Many forecasters are presenting idealistic visions to cheer us up a bit. Liz Lightfoot, writing in The Guardian, optimistically suggests that the crisis may result in a greater parity of esteem between academic subjects and more practical courses, as a new respect emerges for vocationally qualified frontline workers, such as care staff and delivery drivers. Others are heralding a new dawn of student-centred online learning as universities adapt their teaching.
I would be glad to see both of these prophecies come true but I have serious doubts that either will. There are deep historic roots to the academic/vocational divide in English educational culture, as Martin Wiener pointed out 40 years ago in English Culture and the Decline of the Industrial Spirit, and it is mirrored in many countries around the world. Less has changed than we may imagine. In the words of Alison Wolf, Sir Roy Griffiths professor of public sector management at King’s College London, vocational qualifications are typically seen as “a great idea for other people’s children”, and are likely to remain so well beyond this pandemic.
The hype surrounding the shift to online learning is equally flawed. The virus will not transform academics into paragons of student-centred learning. In many UK universities, virtual learning environments are largely repositories for dumping content such as handbooks and lecture notes. Use of interactive, student-centred activities is minimal. Face-to-face teaching will continue to be perceived to have a premium value, as universities in Hong Kong found out after going entirely online a couple of months earlier than elsewhere. This has sparked demands from students for partial refunds.
Some of this crystal ball-gazing reminds me of when I was growing up in the 1960s and 1970s. I got the distinct impression then that we would be flying around using jetpacks and living on the moon before I was 40.
But, in the higher education community, we generally specialise in being prophets of doom, rather than sunny optimists. At this end of the spectrum, a long-term contraction in student demand is predicted as fewer members of Generation Z see it as value for money.

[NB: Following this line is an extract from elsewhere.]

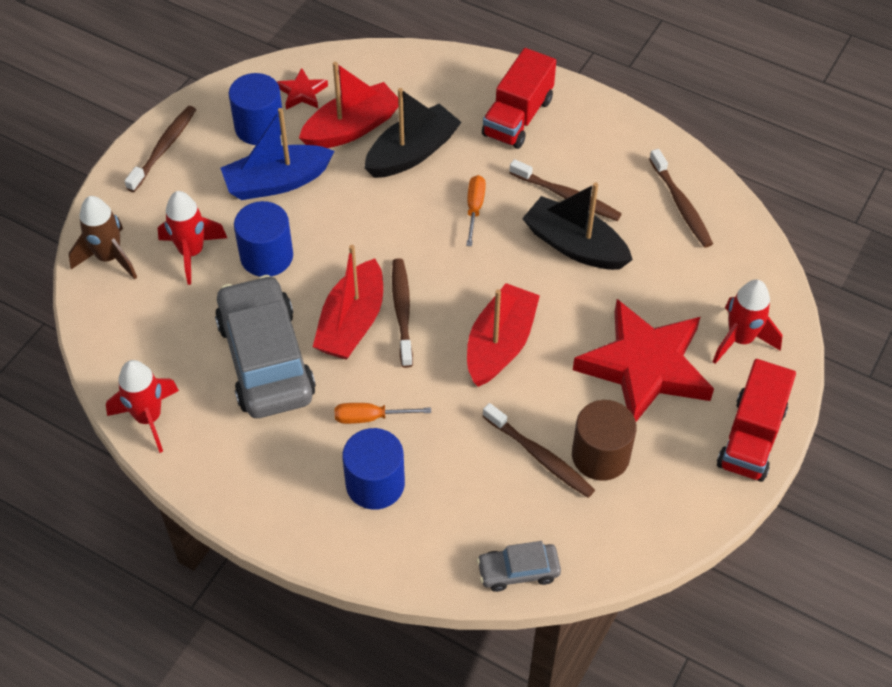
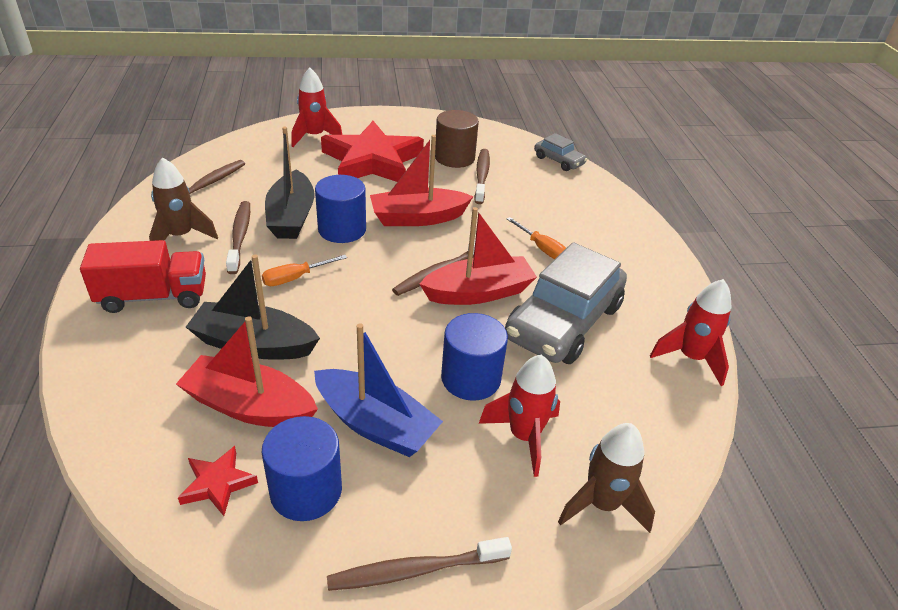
camera: 130 degrees left, 15 degrees down
(375, 484) = (581, 226): blue cylinder -> blue cylinder (342, 229)
(596, 158) = (181, 236): none -> brown rocket
(751, 437) = (384, 119): red truck -> none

But previous assumptions that higher costs would stem demand, such as the introduction of tuition fees in England in 1998, have proved false.
There is a very long history of universities being in the grip of a “crisis”. Academics who write about higher education like using this word in book titles to convey a sense of attention-grabbing urgency. Jefferson Frank and colleagues published English Universities in Crisis in 2019, but The Crisis in the University by Sir Walter Moberly predates it by 70 years. There was even a University Crisis Reader published in 1971. We haven’t just been here before: we have been here many times, over many years.
Supposed crises tend to attract oracles, but they have often got the futurology badly wrong. Prime examples include the death of the lecture, the demise of the humanities or the argument that more students will mean a decline in academic standards; all these predictions have proved gross exaggerations of the truth. Yet the prophets manage to keep these fables going, decade after decade, in respectable academic journals, as well as in the academic news media.
The long-term effects of Covid-19 on higher education are, in truth, very difficult to foresee. At the risk of hoisting myself by my own petard I would venture that the most likely effect will be to deepen trends that are already occurring, such as the growth of teaching-only contracts. Some universities will use it as a Trojan horse for accelerating their existing strategy to speed up efficiency gains in staffing and course delivery. Never waste a good crisis, as the saying goes.
There is no denying that the pandemic is currently having a profound and damaging effect on universities. When you are in the eye of a storm, it is natural to feel disoriented, but one of the lessons of history is that when people say that things will never be the same again, they have a habit of getting back to normal quite quickly.
Although reimagining the future is fashionable right now, tomorrow’s world often turns out to be less radically different than we might have first thought. We must hold our nerve and beware of false prophets who eagerly jump aboard the forecasting bandwagon.
Bruce Macfarlane is professor of higher education and head of the School of Education at the University of Bristol.